# [What you should do]
The answer must consist of each line below that holds the word "class", copied as it stands.

(Supplied entries begins)

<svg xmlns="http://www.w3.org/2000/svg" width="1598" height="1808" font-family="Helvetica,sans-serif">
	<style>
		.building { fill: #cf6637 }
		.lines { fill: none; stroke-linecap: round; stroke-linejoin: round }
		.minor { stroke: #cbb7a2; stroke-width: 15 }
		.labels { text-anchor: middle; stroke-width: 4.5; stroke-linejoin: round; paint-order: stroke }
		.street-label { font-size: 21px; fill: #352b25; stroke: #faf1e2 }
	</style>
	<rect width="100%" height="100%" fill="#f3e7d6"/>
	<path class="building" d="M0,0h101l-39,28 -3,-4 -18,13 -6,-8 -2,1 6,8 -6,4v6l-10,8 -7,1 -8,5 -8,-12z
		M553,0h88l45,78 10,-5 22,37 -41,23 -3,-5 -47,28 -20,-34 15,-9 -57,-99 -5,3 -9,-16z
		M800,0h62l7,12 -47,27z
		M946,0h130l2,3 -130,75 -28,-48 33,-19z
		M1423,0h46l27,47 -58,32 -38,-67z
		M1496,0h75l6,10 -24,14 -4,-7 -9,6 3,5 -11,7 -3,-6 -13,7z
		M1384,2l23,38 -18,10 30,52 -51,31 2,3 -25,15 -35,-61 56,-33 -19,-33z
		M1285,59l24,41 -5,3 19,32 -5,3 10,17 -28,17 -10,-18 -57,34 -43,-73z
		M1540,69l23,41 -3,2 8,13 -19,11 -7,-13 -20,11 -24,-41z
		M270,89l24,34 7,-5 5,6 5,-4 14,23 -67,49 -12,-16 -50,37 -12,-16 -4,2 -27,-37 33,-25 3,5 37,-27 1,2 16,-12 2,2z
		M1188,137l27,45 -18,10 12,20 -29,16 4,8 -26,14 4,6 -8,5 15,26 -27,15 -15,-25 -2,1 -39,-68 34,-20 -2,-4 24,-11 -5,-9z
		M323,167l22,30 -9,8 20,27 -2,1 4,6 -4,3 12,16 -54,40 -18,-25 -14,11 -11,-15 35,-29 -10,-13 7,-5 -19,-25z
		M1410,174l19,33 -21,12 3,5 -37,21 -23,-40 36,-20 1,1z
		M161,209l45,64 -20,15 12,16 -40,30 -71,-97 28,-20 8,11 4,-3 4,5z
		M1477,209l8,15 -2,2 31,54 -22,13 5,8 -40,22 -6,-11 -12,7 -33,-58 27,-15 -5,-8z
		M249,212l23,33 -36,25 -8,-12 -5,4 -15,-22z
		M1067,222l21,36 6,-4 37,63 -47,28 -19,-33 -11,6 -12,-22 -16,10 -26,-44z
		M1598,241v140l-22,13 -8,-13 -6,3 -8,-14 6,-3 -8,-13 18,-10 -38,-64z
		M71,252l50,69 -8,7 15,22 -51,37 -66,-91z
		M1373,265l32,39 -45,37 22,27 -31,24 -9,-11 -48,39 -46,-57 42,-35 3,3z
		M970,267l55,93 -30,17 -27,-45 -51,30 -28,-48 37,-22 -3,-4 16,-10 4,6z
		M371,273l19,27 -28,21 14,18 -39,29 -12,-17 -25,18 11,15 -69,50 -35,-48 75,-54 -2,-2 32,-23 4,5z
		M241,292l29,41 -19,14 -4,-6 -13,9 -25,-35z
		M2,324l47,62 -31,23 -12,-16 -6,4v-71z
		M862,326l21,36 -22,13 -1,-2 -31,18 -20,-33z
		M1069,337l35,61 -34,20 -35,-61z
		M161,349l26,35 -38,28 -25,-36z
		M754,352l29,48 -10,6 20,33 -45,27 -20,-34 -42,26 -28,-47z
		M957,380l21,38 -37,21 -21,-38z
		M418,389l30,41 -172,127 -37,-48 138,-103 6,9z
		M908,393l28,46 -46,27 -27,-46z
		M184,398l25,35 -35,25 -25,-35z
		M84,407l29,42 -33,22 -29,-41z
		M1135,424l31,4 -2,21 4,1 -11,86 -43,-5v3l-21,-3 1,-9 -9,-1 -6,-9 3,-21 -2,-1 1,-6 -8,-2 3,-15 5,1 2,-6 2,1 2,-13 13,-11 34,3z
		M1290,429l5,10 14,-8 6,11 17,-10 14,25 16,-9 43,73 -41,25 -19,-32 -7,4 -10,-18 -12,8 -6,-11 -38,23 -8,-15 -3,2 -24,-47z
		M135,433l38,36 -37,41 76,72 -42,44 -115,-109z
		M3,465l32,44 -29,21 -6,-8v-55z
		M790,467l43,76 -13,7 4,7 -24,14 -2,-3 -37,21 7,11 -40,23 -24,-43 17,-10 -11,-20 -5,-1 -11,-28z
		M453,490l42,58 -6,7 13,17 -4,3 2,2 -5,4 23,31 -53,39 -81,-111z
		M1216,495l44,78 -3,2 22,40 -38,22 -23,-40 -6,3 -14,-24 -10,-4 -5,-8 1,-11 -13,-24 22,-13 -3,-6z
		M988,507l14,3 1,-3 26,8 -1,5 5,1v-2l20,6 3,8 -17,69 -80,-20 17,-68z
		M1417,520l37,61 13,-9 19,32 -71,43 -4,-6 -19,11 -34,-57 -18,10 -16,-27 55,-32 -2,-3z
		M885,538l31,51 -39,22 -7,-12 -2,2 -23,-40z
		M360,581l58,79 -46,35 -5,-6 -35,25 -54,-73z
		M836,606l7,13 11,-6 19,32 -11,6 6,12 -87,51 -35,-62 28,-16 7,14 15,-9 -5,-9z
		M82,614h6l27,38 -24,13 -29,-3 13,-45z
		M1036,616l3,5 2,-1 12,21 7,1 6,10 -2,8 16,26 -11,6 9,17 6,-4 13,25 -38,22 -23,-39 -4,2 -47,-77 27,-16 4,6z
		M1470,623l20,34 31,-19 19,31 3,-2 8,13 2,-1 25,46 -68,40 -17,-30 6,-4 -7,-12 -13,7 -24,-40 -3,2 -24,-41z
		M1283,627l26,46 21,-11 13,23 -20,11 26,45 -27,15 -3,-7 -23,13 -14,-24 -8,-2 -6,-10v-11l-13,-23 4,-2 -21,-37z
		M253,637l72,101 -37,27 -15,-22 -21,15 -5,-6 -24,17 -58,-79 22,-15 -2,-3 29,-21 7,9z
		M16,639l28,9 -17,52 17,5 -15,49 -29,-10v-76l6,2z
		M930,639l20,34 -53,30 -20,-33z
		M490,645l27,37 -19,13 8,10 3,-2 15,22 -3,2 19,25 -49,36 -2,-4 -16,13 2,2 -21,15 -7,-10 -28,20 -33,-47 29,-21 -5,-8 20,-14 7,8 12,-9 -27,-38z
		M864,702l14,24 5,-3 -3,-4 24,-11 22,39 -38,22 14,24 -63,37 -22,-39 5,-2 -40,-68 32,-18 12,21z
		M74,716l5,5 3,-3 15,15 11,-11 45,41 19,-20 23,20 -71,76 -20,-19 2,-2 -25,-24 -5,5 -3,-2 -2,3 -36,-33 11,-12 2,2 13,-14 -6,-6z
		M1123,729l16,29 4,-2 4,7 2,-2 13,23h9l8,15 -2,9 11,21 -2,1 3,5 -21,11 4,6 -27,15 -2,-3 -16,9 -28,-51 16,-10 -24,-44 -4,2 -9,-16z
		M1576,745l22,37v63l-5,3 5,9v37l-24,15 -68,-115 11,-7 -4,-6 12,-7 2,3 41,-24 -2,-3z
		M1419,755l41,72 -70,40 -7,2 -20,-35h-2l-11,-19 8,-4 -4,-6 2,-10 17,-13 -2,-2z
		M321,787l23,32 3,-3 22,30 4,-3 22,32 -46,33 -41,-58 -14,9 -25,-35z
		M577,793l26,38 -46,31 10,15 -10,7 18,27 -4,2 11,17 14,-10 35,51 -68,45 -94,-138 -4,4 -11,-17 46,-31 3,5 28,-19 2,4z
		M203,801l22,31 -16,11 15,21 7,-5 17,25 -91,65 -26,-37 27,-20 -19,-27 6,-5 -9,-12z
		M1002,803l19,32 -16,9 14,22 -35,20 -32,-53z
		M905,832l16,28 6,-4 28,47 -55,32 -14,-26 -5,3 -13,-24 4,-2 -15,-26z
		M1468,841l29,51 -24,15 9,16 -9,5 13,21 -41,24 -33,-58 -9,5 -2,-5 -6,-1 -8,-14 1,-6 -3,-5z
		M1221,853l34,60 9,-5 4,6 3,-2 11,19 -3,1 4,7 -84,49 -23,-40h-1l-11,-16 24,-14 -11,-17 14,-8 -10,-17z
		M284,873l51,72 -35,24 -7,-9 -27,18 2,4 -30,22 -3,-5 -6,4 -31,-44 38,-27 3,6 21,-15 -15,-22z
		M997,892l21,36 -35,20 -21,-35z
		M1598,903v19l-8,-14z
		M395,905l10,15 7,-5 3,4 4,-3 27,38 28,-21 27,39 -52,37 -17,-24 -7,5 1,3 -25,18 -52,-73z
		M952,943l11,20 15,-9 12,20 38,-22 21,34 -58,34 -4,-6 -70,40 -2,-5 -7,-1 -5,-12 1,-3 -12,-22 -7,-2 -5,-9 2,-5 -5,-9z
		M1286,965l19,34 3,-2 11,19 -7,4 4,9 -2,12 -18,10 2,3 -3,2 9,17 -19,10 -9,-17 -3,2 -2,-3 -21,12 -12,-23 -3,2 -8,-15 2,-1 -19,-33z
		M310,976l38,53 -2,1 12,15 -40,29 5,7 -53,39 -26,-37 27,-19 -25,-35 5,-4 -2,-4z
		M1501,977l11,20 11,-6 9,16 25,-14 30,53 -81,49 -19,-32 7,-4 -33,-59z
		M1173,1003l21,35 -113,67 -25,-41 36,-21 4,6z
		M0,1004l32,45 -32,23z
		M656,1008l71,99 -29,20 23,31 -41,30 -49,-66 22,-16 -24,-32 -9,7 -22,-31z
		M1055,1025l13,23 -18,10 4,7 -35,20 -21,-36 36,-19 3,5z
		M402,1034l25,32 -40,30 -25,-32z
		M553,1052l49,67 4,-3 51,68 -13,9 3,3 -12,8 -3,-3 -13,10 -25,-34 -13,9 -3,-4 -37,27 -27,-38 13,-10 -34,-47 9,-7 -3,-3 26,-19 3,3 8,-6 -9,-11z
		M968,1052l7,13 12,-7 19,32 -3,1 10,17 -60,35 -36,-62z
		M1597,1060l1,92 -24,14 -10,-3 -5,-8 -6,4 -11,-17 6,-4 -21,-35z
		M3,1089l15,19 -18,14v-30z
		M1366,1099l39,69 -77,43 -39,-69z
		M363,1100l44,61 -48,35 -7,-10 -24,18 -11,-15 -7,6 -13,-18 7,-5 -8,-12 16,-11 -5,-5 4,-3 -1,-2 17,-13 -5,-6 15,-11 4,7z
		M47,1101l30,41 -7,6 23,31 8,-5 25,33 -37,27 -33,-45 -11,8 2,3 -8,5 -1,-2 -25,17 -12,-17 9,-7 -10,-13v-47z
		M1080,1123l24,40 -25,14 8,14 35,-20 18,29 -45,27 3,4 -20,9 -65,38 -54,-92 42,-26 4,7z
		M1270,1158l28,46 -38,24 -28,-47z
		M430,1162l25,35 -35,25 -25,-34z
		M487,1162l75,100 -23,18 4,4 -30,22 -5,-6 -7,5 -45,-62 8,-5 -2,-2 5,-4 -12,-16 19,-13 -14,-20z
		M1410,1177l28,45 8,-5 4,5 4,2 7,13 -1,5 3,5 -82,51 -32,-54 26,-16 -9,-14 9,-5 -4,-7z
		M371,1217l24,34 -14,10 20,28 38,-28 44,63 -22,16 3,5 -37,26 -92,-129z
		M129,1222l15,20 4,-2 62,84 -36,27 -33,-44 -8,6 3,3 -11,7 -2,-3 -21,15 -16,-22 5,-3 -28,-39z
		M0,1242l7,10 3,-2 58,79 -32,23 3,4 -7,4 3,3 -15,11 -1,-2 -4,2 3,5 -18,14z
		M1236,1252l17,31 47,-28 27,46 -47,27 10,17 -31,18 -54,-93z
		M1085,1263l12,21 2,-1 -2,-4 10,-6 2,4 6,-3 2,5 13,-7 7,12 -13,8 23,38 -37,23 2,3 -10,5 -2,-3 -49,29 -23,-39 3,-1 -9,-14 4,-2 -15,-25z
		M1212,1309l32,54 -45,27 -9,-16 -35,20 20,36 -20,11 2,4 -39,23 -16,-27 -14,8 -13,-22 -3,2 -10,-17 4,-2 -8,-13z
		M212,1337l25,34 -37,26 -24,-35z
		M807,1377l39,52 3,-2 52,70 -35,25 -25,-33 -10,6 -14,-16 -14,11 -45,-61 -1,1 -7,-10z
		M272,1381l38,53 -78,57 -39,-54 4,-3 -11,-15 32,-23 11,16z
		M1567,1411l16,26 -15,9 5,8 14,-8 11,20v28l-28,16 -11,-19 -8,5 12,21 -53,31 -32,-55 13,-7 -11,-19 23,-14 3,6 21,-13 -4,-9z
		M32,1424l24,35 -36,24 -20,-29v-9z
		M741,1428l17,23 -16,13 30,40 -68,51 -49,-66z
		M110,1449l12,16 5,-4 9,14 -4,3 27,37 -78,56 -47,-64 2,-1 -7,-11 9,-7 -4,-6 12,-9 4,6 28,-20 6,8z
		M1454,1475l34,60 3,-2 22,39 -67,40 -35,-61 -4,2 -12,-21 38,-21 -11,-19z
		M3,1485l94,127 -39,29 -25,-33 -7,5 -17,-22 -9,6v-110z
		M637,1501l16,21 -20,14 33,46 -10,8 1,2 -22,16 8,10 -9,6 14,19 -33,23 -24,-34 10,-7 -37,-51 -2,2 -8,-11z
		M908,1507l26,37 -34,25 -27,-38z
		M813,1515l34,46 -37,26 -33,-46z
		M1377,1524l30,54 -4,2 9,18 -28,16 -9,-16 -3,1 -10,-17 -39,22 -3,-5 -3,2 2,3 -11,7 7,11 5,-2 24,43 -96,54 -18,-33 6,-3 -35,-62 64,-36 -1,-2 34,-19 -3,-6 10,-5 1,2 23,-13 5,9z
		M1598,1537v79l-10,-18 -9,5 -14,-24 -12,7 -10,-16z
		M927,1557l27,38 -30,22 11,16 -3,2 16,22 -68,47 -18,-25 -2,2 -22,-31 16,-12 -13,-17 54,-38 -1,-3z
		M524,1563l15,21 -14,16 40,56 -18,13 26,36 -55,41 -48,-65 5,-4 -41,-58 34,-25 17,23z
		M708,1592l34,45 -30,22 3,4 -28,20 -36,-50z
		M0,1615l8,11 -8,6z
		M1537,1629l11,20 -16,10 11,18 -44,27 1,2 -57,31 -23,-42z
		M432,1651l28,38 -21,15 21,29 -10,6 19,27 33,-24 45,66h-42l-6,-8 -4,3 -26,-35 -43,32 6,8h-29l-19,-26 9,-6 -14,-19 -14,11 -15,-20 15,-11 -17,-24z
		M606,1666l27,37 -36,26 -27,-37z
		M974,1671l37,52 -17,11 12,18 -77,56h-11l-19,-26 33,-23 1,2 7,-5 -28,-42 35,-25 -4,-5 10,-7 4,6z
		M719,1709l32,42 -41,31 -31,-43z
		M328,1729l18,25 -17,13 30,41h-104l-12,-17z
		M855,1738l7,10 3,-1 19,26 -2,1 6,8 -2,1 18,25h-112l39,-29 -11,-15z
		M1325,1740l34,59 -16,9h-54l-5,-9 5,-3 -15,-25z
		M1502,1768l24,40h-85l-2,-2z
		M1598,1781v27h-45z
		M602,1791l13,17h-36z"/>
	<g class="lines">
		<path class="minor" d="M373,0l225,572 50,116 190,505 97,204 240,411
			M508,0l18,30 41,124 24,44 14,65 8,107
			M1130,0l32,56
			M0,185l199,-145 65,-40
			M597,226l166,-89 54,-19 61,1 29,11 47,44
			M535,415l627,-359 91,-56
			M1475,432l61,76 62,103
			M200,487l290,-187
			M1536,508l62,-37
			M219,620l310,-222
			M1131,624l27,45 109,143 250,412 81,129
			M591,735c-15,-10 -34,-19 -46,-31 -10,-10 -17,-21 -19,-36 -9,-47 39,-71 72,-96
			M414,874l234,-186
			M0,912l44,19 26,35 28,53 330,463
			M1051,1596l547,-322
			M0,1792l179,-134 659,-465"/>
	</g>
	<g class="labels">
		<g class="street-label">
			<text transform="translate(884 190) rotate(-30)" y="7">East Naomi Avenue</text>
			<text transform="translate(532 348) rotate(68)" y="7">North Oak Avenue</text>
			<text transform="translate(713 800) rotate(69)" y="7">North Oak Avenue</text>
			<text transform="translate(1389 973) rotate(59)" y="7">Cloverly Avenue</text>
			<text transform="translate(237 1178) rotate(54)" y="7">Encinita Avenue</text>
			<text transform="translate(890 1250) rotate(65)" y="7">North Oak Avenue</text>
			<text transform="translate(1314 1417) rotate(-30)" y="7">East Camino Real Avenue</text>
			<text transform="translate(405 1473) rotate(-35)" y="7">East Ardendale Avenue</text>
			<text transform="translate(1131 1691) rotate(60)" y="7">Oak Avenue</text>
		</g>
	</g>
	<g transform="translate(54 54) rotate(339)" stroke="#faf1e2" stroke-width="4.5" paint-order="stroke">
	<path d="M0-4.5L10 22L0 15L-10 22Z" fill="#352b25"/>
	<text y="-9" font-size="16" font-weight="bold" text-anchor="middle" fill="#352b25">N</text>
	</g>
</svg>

(Supplied entries ends)

# [Expected output]
	<path class="building" d="M0,0h101l-39,28 -3,-4 -18,13 -6,-8 -2,1 6,8 -6,4v6l-10,8 -7,1 -8,5 -8,-12z
	<g class="lines">
		<path class="minor" d="M373,0l225,572 50,116 190,505 97,204 240,411
	<g class="labels">
		<g class="street-label">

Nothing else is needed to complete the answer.